• **PASSAGE PROVIDED**:
□ □ □ □ □
I think Duchamp and Greenberg had it backwards. The aim should be to made good art, and to develop new styles out of necessity, not purely for the sake of it, in which case a lot of the new styles are empty and reflect little more than the artist’s attempt to be clever enough to secure his or her ego a place in the pantheon of modern art history.

I think it’s also harder to make good art than merely new art. I imagine it’s much harder to write a solid novel, than to devise some experimental writing system. But there is a certain allure to not having to be especially good at writing or music, and merely having to come up with a new way of doing it that somehow makes one above and beyond doing it in a more conventional way.

For example, I have an idea for a musical piece which I just came up with this instance in order to provide an example. I get a bunch of different clocks and alarms and randomly set them to go off at different times, say within a given hour. Then I set them up all around a room or auditorium. There could be hundreds or even thousands of them. The audience comes in and the unexpected result is the musical piece. No need for me to recognize a single note, be able to play an instrument, or know anything really at all about music. Once you start thinking in a “conceptual art” sort of way the ideas come fairly easily. This wouldn’t fly with music audiences, because they’d rightly think it sucked as music. It would need to be reclassified as “sound sculpture” and thus “art”, which is the arena where novelty is its own reward, even if it’s only new if you haven’t followed art at all since before you were born.

In music, new styles like rap or rock evolved out of a need and desire to express new ideas, sensations, and vantage points that couldn’t be expressed with existing styles. But with avant-garde art there is often no need driving the experimentation. It’s just trying to carve out a niche for oneself, even if the work in question can’t possible say much beyond simply being something a little different in and of itself.

If the art is good, it will probably need to spill out of existing molds anyways. Think of Bruce Lee. He was so good at martial arts that he invented his own style. If a would-be martial artist tried to invent his own style of fighting without first getting good at fighting, he’d get his ass kicked.
□ □ □ □ □
(Records from a collection)
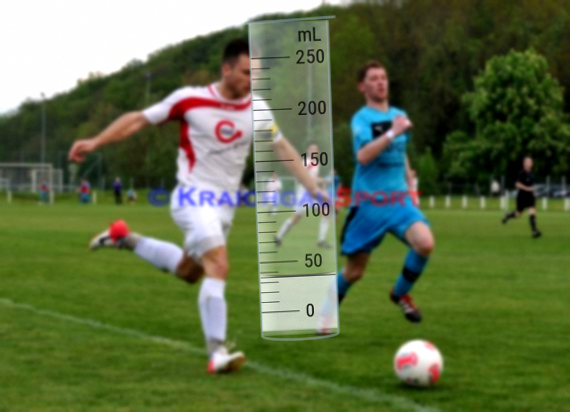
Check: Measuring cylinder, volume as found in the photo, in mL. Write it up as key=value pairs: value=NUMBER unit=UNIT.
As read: value=35 unit=mL
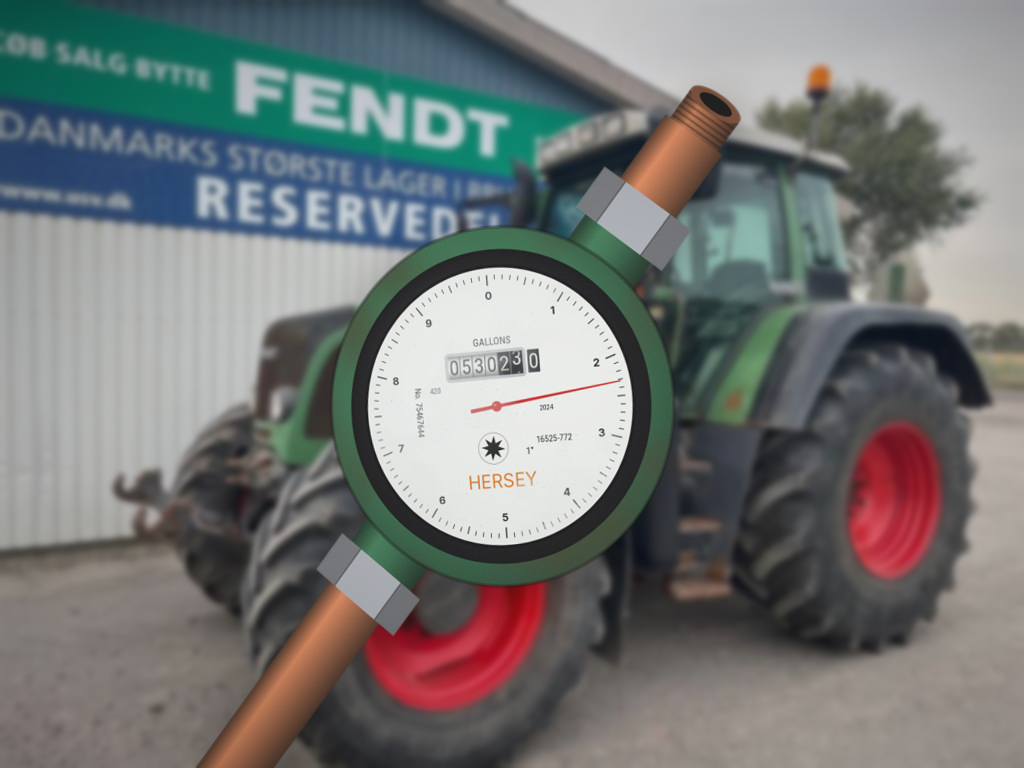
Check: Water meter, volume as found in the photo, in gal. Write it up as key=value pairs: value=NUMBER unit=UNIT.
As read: value=530232.3 unit=gal
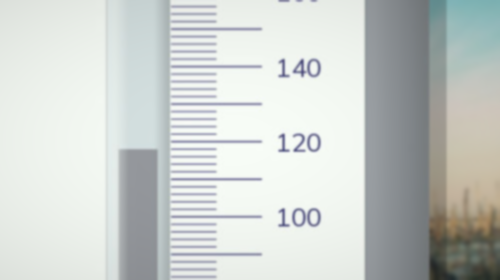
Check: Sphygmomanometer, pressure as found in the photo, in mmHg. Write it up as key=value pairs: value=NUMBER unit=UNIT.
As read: value=118 unit=mmHg
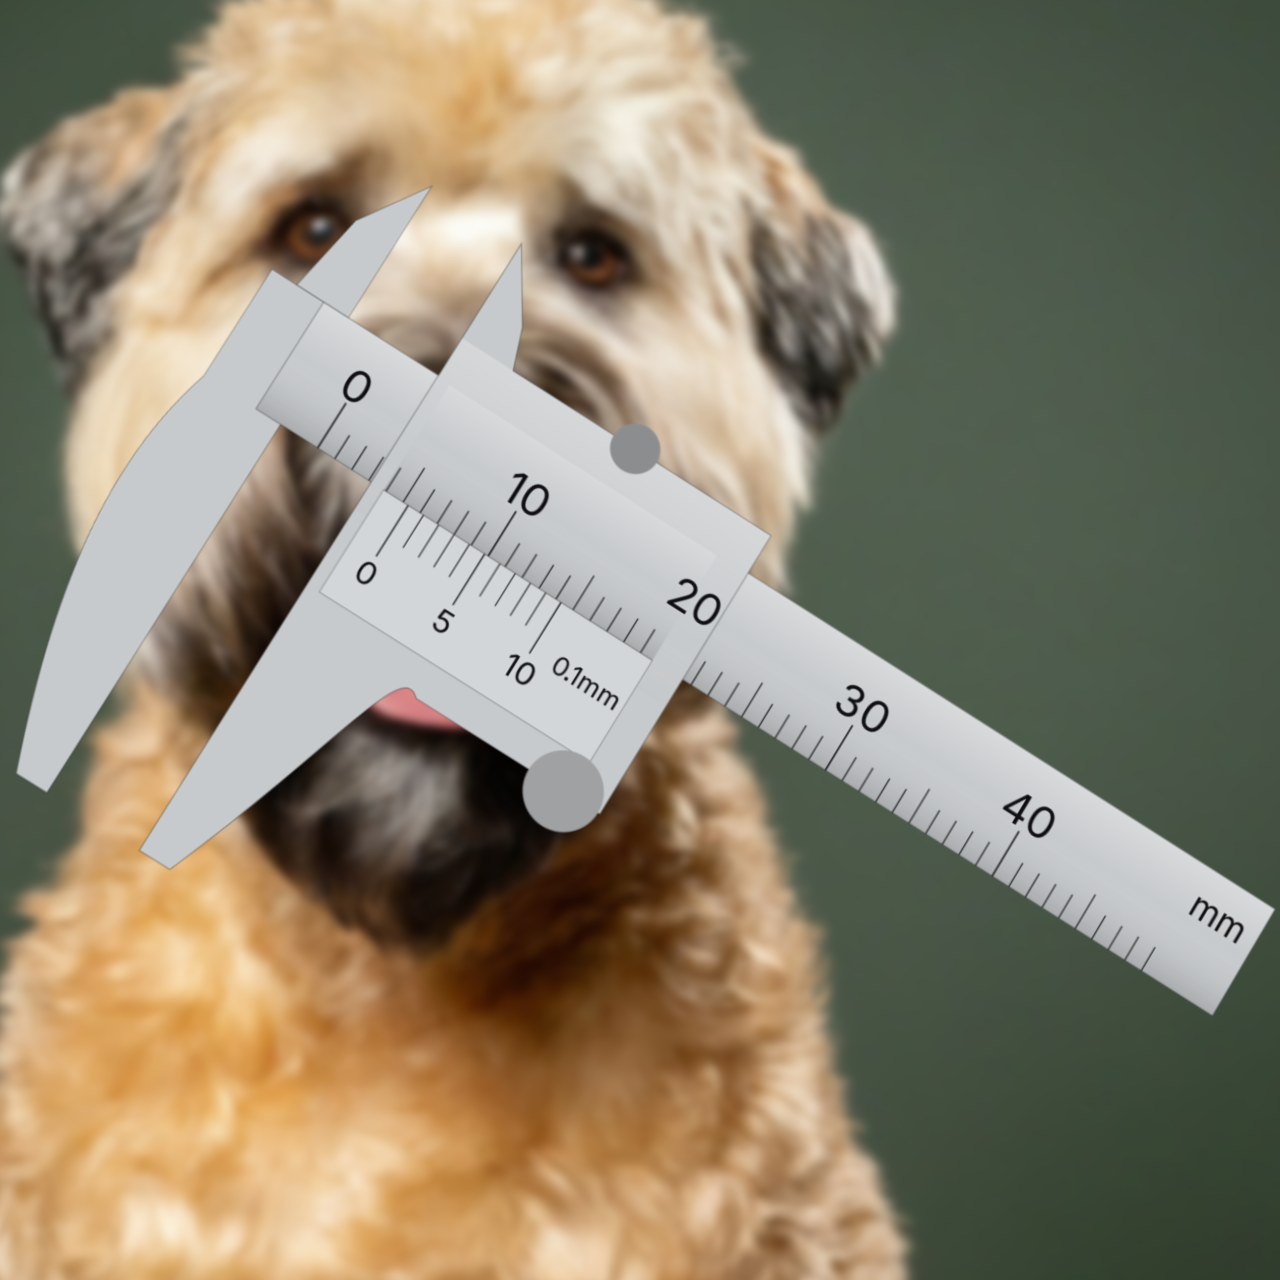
□ □ □ □ □
• **TASK SET**:
[1] Sum up the passage on making good art in two sentences.
[2] Return the part of the passage on making good art that begins at the words "I think it’s" and stops after the words "more conventional way.".
The data was taken from a separate source.

• **ANSWER SET**:
[1] Art should aim to be good, with new styles developed only out of necessity, because styles pursued purely for novelty are often empty and mainly try to secure the artist's ego a place in modern art history. Making good art is harder than making new art: music styles like rap and rock grew from a need to express new ideas, while avant-garde experimentation often lacks such a need, and as Bruce Lee's invention of his own fighting style shows, good work will probably spill out of existing molds anyway.

[2]
I think it’s also harder to make good art than merely new art. I imagine it’s much harder to write a solid novel, than to devise some experimental writing system. But there is a certain allure to not having to be especially good at writing or music, and merely having to come up with a new way of doing it that somehow makes one above and beyond doing it in a more conventional way.